In a hearing Monday, Santa Clara Superior Court Judge Stephen H. Loh wrote that the group, which includes several students, had engaged in an “aggressive and disruptive” and “disturbing” pattern of behavior and that the university had no choice but to investigate the group’s conduct.

“We are pleased with the outcome of this investigation and we look forward to presenting a reasoned and just outcome in the court of law,” the university said in a statement.

The students involved in the group were also charged with assaulting a campus police officer and assaulting a law enforcement officer.

University President David G. Hartman said the university was disappointed with the ruling.

I think it’s very disappointing,” Hartman told reporters Monday.

Hartman said he was not aware of the students’ names.

Herman and Hartman declined to say how many students were involved in or in support of the group.

A statement from the school said the group included students from the schools medical schools, law enforcement, nursing and social work programs, but also students from a variety of other disciplines.

Among those charged was a student from the University at Buffalo who was arrested in November and later released on $5,000 bond, according to the school.

Another student, who was identified as a student in one of the videos from the group that was posted on the internet, was also charged.
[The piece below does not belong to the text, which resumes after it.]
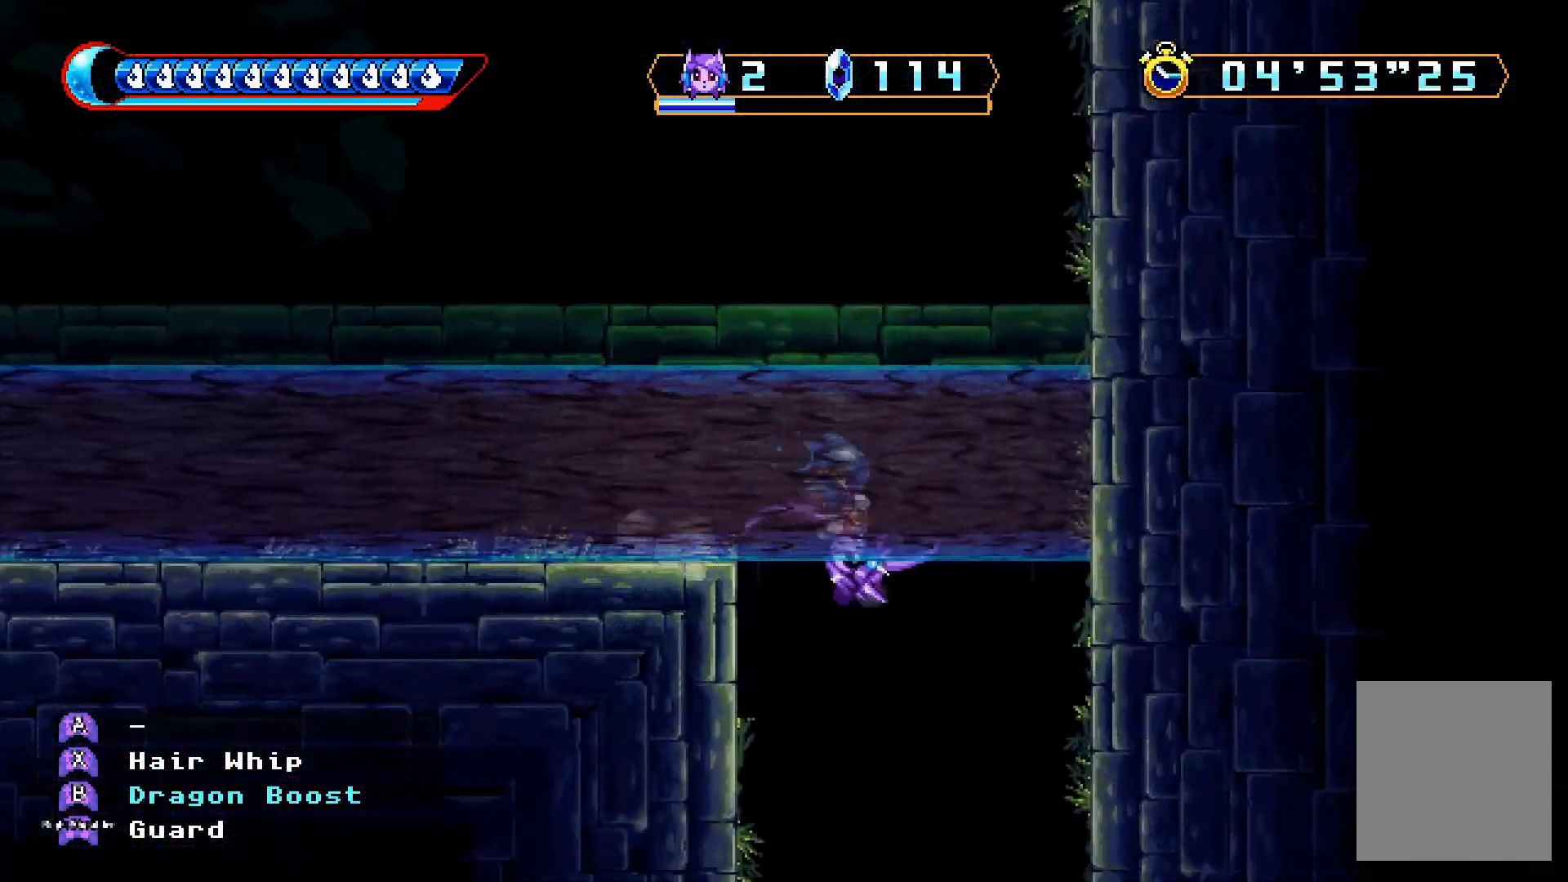
{"buttons": [], "left_stick": "center", "right_stick": "center", "events": [[200, "DPAD_LEFT", "down"], [300, "DPAD_LEFT", "up"]]}
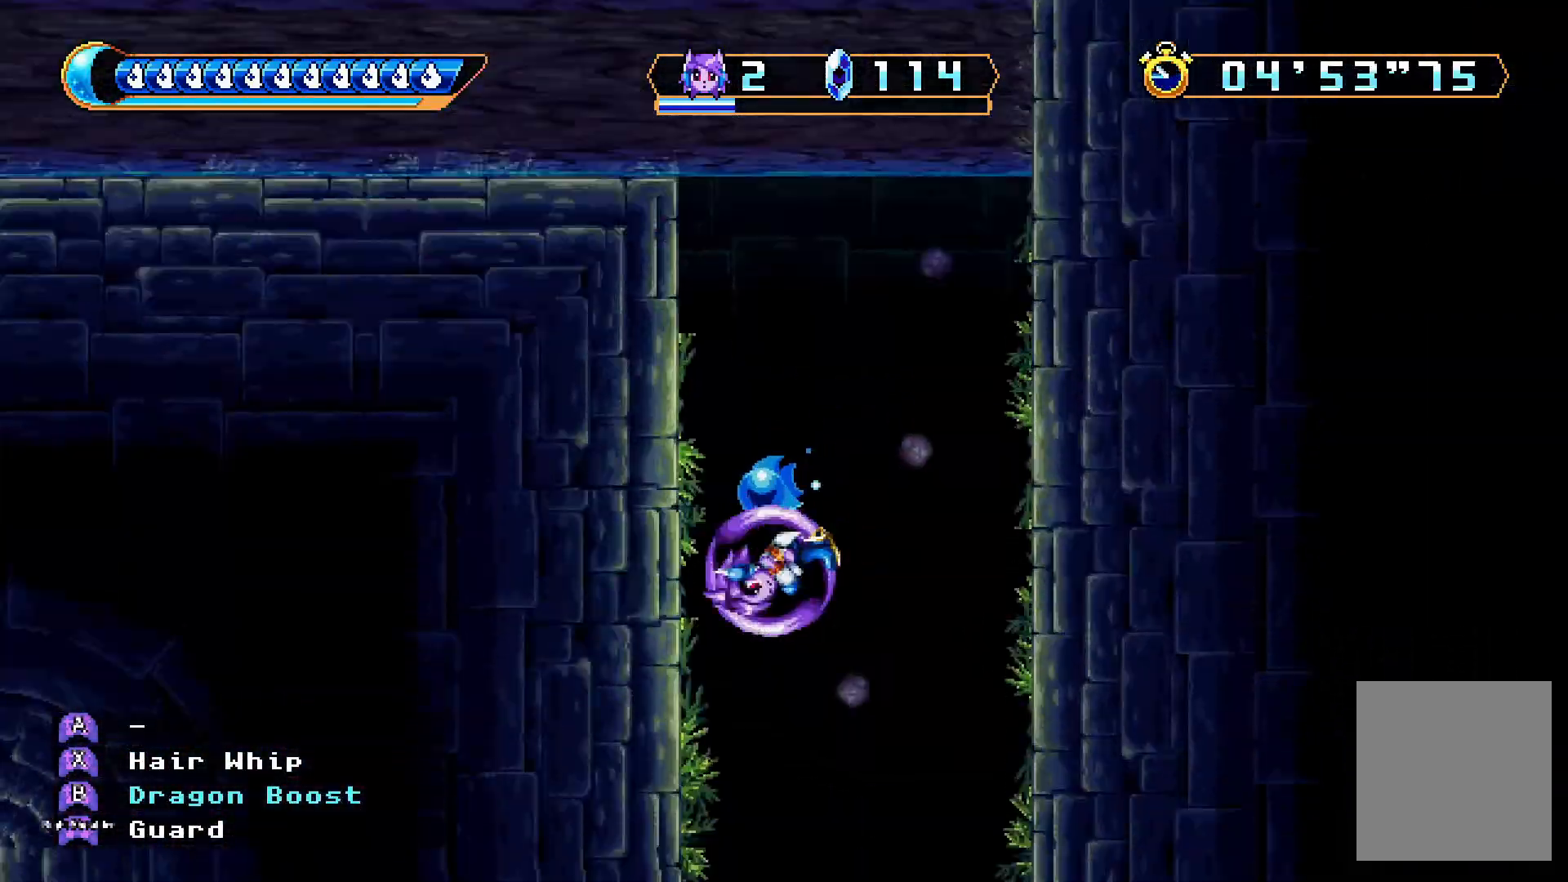
{"buttons": [], "left_stick": "center", "right_stick": "center", "events": []}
This was the third time the students have been charged.

In February, they were charged with assault on a law officer, a misdemeanor, and trespassing, a felony, the school reported.

That charge stemmed from a video posted to YouTube in which one of them held a black woman at gunpoint, punched her in the face and pushed her off a balcony.

An investigation into the incident, which also was recorded on a cell phone, led to charges against five students in August 2016, including the student in the video.